Records shown
******

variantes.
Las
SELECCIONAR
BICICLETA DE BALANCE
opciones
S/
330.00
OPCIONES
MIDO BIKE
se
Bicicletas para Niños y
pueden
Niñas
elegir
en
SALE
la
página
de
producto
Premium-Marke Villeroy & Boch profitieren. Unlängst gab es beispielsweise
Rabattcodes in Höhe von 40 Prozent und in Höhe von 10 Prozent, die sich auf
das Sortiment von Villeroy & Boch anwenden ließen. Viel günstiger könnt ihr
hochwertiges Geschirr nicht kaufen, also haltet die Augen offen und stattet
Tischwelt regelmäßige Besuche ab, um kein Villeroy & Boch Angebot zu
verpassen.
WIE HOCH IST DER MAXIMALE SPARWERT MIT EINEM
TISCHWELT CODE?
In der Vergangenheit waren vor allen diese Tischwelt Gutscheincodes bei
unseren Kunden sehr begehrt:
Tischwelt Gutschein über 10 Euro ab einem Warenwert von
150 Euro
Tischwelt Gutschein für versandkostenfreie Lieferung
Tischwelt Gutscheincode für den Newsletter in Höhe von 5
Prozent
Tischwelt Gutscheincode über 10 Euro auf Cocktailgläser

******

Work task
Reproduce every line above containing "Boch".

Answer to this task
Premium-Marke Villeroy & Boch profitieren. Unlängst gab es beispielsweise
das Sortiment von Villeroy & Boch anwenden ließen. Viel günstiger könnt ihr
Tischwelt regelmäßige Besuche ab, um kein Villeroy & Boch Angebot zu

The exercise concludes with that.